As the era of AI agents—systems that can reason and act autonomously—begins, the power consumption of data centers is emerging as a critical challenge. A KAIST research team has, for the first time, analyzed the computational cost and energy consumption of AI agents, finding that they can consume up to 136.5 times more energy per query than conventional generative AI. The study shows that competitiveness in the AI era is expanding beyond model performance to include the efficiency of data centers and power infrastructure.
KAIST announced that a research team led by Professor Minsoo Rhu of the School of Electrical Engineering has systematically analyzed, for the first time, how much computational resources and power AI agents require in real-world service environments.
Large language model (LLMs) powered applications such as ChatGPT have rapidly evolved beyond simply answering questions. They are now developing into AI agents: next-generation AI systems that can plan, use external tools such as web search, calculators, and code execution environments, and solve complex tasks by coordinating multiple steps on their own.
Although AI agents are increasingly being adopted in areas such as software development, research, and workplace automation, little has been known about the amount of electricity and operational cost required to run them in practice.
The research team defined AI agents not merely as software programs, but as a new type of workload that must be continuously processed by data-center servers and graphics processing units, or GPUs—high-performance chips used for large-scale AI computation. The team then analyzed the computational load and energy consumption incurred during actual AI agent execution.
The analysis found that AI agents perform, far more LLM invocations than conventional chain-of-thought reasoning. Chain-of-thought, or CoT, refers to a method in which an AI model breaks down its reasoning process step by step to reach an answer, while an LLM invocation refers to each computational request made to a language model to generate a new judgment or response.
Because AI agents repeatedly call language models during execution, their response latency also increases significantly. The team found that response time can increase by up to 153.7 times, while GPUs remain idle for as much as 54.5 percent of the total execution time as external tools perform their tasks. In other words, as AI systems take on more complex tasks, a new form of inefficiency emerges in which expensive GPUs cannot be fully utilized.
The research team also analyzed the power consumption of AI agents at data-center scale. An AI agent using a 70-billion-parameter LLM—a scale comparable to current commercial AI services—consumed an average of 348.41 watt-hours per query. This is 136.5 times higher than the energy consumed by a conventional generative AI system performing simple question answering.
In addition, the team projected a future scenario in which 13.7 billion AI agent requests are generated per day — a volume equivalent to current Google search traffic. Under this scenario, data-center power demand would reach approximately 198.9 gigawatts, a level far exceeding the scale of AI data centers currently under development (which are in the range of a few gigawatts) and equivalent to roughly half of the average power consumption of the United States.

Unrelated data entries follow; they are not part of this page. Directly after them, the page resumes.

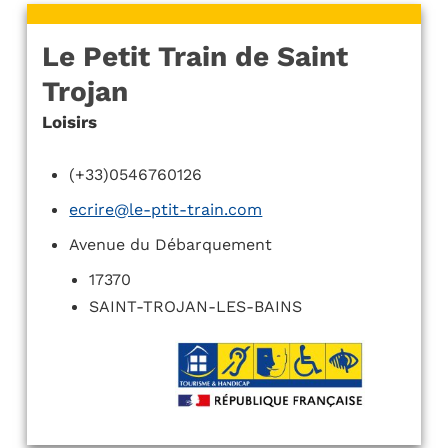
Le Petit Train de Saint
Trojan
Loisirs
(+33)0546760126
ecrire@le-ptit-train.com
Avenue du Débarquement
17370
SAINT-TROJAN-LES-BAINS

This study demonstrates that the focus of competition in the AI era is shifting from "smarter AI" to "more efficient AI." Going forward, it will be essential not only to advance AI models, but also to jointly optimize AI semiconductors, data centers, and power infrastructure through co-design. Such an approach is expected to become a key strategy for reducing the operating cost of AI services and building sustainable AI infrastructure.
"This study is the first to quantitatively show not only how AI is becoming more intelligent, but also how much electricity and cost are required to implement and sustain that intelligence," said Professor Rhu. "As AI agents become widespread, it will become increasingly important to take an integrated co-design approach that optimizes not only AI data-center infrastructure, but also AI agent models and power infrastructure." He added, "Research and investment in this direction will be essential to dramatically reduce the cost for end users to access AI services while building sustainable AI infrastructure."
The study was conducted with Jiin Kim, a Ph.D. student in the KAIST School of Electrical Engineering, as the first author. The paper was presented in February at the 32nd IEEE International Symposium on High-Performance Computer Architecture, or HPCA, one of the most prestigious international conferences in computer system design. The research team has also released the AI agent implementations and benchmarks used in the paper as open source to support follow-up studies by researchers worldwide.
Paper title: "The Cost of Dynamic Reasoning: Demystifying AI Agents and Test-Time Scaling from an AI Infrastructure Perspective"
Open-source repository: 10.1109/HPCA68181.2026.11408569
This research was supported by the Institute of Information & Communications Technology Planning & Evaluation (IITP) through the SW Starlab program, the K-Cloud Technology Development Program using AI semiconductors, and the Leading Technology Development Program for Advancing AI-Semiconductor-Based Data Centers, as well as by the Samsung Electronics Future Technology Incubation Center.